More than 68 percent of Americans aged 65 or older are now fully vaccinated and 82 percent have had at least one dose.
High rates of protection among these particularly high-risk groups is helping to drive overall hospitalizations down after a brief uptick earlier this month.
The U.S. is now seeing 5,057 new hospital admissions for COVID-19 a day.
That’s down by nearly 70 percent from more than 5,600 average new daily admissions just a week prior, according to Centers for Disease Control and Prevention (CDC) data.
Daily average COVID-19 deaths in the U.S. fell to a low of 628 for this year on Thursday, according to the Centers for Disease Control and Prevention (CDC)
Cases are declining too, with the seven-day rolling average falling to 51,228, the fewest since October 15
While experts increasingly believe that the coronavirus that emerged in China in late 2019 will never fully disappear – from the U.S. or the world – hospitalizations and deaths subsiding are promising signs that COVID-19 won’t again overwhelm health care systems.
White House officials announced on Friday that the U.S. had beaten President Biden’s goal by 20 million, getting 220 million shots in arms by his 100th day in office.
Federal officials have shipped more than 300 million doses of COVID-19 vaccines across the nation so far.
The U.S. expects to have enough doses for every American adult by the end of next month.
With 100 million adults vaccinated, the U.S is quickly approaching a likely turning point in the pandemic: getting 40 percent of people inoculated.
Dr Anthony Fauci is finally giving Americans some good news.
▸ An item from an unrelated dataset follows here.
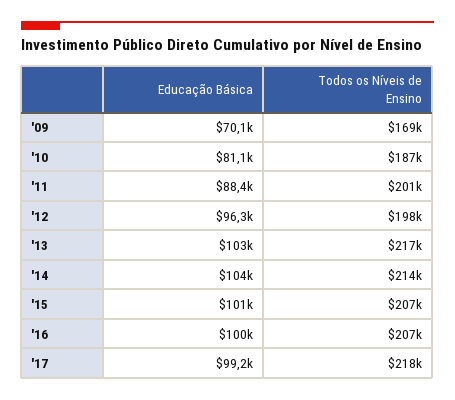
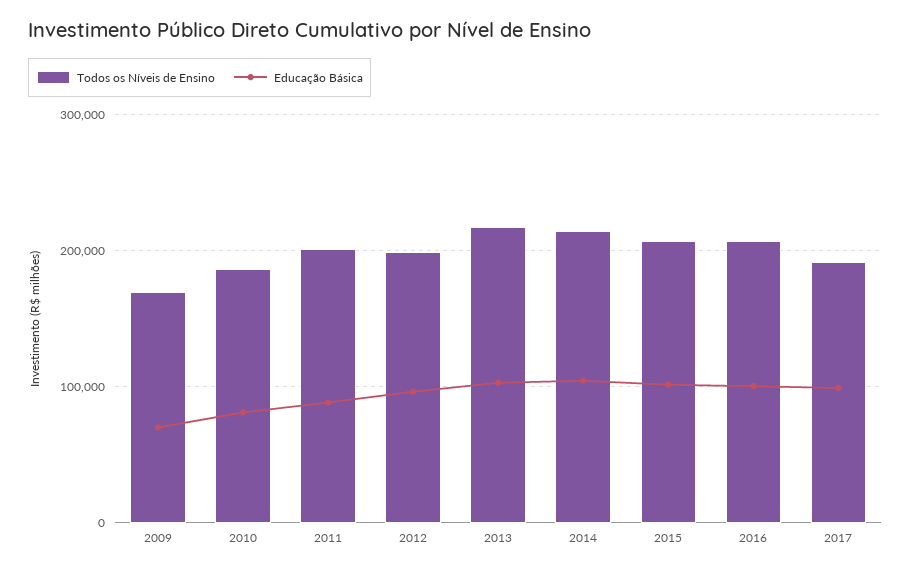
Todos os Níveis de Ensino, '17: 218000 -> 190000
America’s top infectious disease doctor predicts a ‘a real change, the start of a precipitous drop’ in new daily COVID-19 infections now that the share of U.S. adults vaccinated against the virus is nearly 40 percent.
‘When you do that, that’s when people are going to be able to start doing the things they’ve been craving,’ Dr Fauci told the Wall Street Journal in an interview.
As of Friday, 38.8 percent of Americans have had at least one dose, including 55 percent of adults aged 18 or older.
Data from around the globe shows that once 40 percent of a population is covered by vaccines, daily cases start to decline dramatically, according to a Bloomberg analysis. The pattern has emerged in San Marino, The United Arab Emirates and Israel.
In the U.S. the first signs that vaccinations are turning the tide of cases are becoming apparent. After hovering for weeks around 70,000 cases a day, the U.S. is now seeing 51,000 new infections a day on average – down more than 16 percent from two weeks prior.
However, declining daily shots threaten to reverse that trend, and some states continue to see alarmingly high rates of new Covid infections, hospitalizations and deaths – especially those where a high proportion of cases are caused by more infectious and dangerous variants.